What drives real value for online subscription-based data and information businesses? Subscription revenues alone aren’t enough – a recent Gartner study estimated that, by the end of 2015, 35% of Global 2000 companies will be generating at least some revenue through subscription-based service/revenue models.
We look back across recent transactions including the sale of PEI Media, the sale of Autodata, the acquisition of CAP for Solera, the sale of Inframation and the acquisition of Briefing Media to identify the key characteristics which drive value in these businesses.
It must be ‘must-have’
The ‘must-have’ status of certain B2B information streams drives premium valuations, as it supports high renewal rates and strong pricing. This ‘must-have’ status is harder to replicate for B2C information, which is why B2B data streams in general command higher valuations.
Not all B2B information products are sold as subscriptions, but those companies with subscription revenues benefit from better revenue visibility. Private equity investors love revenue visibility, because it supports higher levels of debt – and hence increases their returns.
It is also worth looking at the two fundamental routes for a B2B subscription information business to increase revenues – increasing the value per subscriber, and increasing subscriber volumes.
Value per Subscriber
There are a number of ways to increase average subscriber value: cross-selling multiple products, subscription pack upgrades, or careful yield/discount management.

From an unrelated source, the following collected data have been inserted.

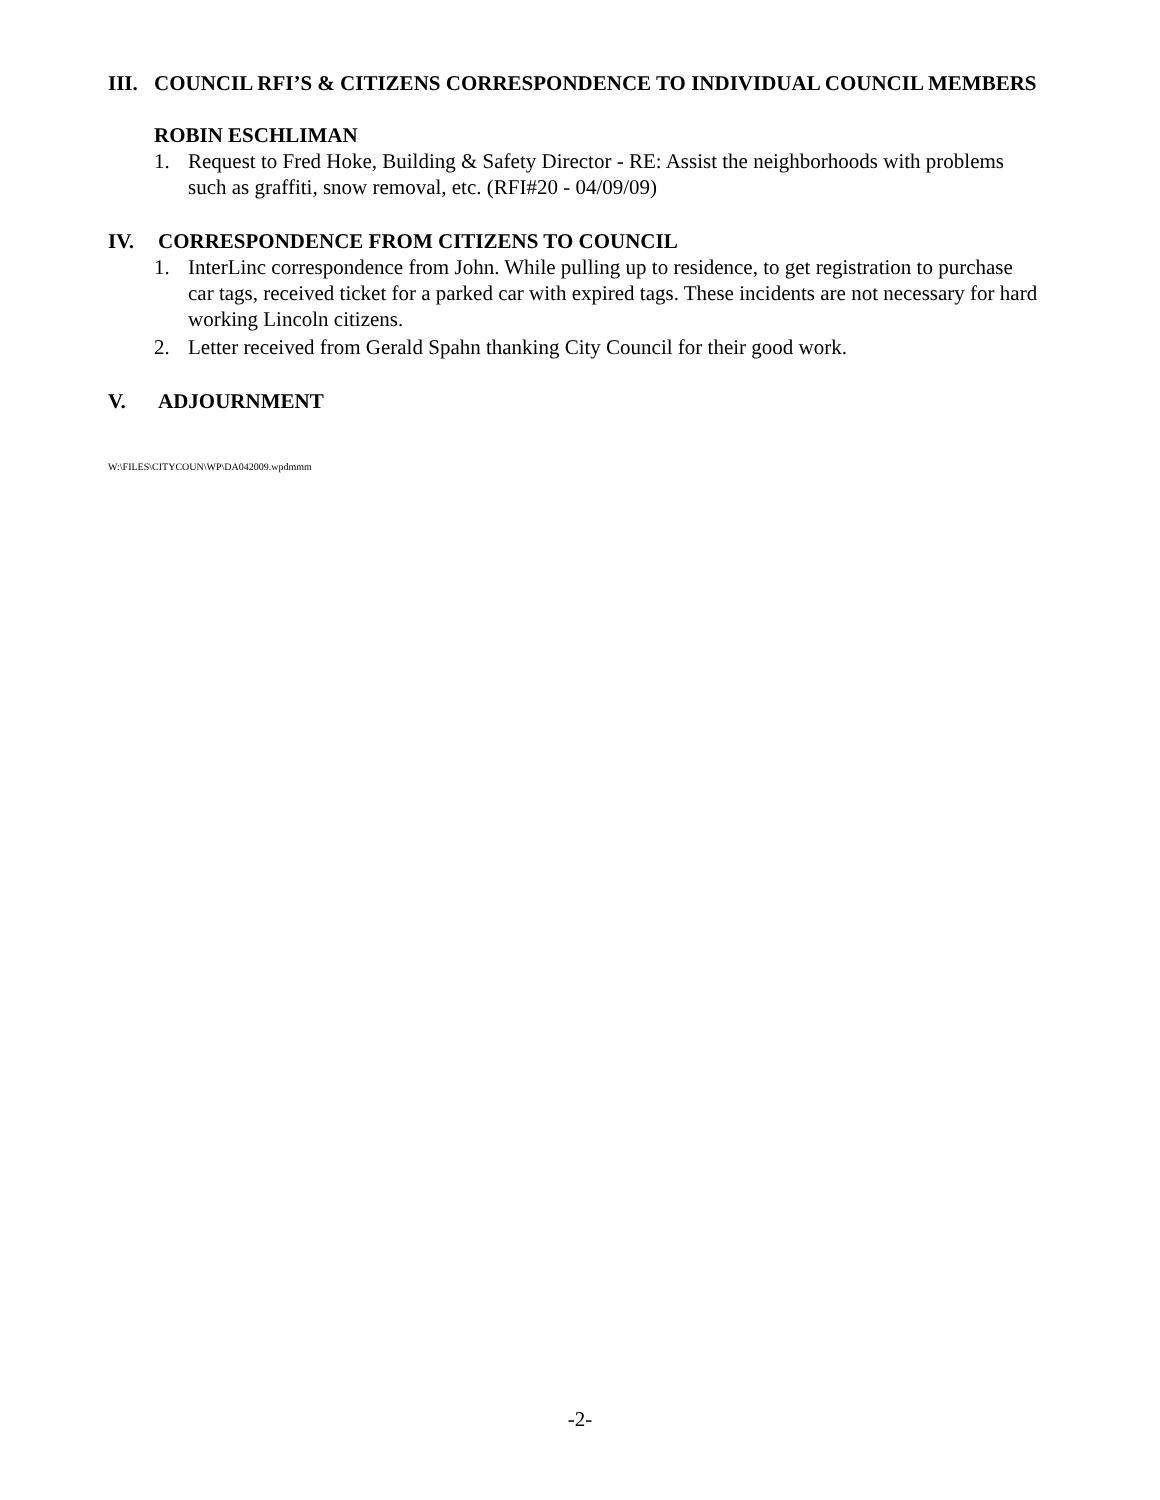III. COUNCIL RFI’S & CITIZENS CORRESPONDENCE TO INDIVIDUAL COUNCIL MEMBERS
ROBIN ESCHLIMAN
1. Request to Fred Hoke, Building & Safety Director - RE: Assist the neighborhoods with problems such as graffiti, snow removal, etc. (RFI#20 - 04/09/09)
IV. CORRESPONDENCE FROM CITIZENS TO COUNCIL
1. InterLinc correspondence from John. While pulling up to residence, to get registration to purchase car tags, received ticket for a parked car with expired tags. These incidents are not necessary for hard working Lincoln citizens.
2. Letter received from Gerald Spahn thanking City Council for their good work.
V. ADJOURNMENT
W:\FILES\CITYCOUN\WP\DA042009.wpdmmm
-2-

A robust, well-invested CRM system is usually the key to helping subscription businesses identify cross-selling opportunities through related customer themes, or to implement consistent subscription pricing that reduces inefficient discounting, both of which can increase the subscription value per customer.
Subscriber Volume Growth
A premium valuation will also require evidence of a growing user base. If you’re pointing to rapid growth to justify an exciting valuation, you’ll need a well-invested technology stack that can scale efficiently to handle increasing volumes and spikes in activity.
One way to maximise net user growth is to minimise existing customer churn. Well-developed CRM systems can help to identify customers at risk of lapse, for example through declining engagement with the product.
Get these factors right and focus on an attractive, high-value B2B niche, and you can reasonably expect quite a lot of investor and trade acquirer interest.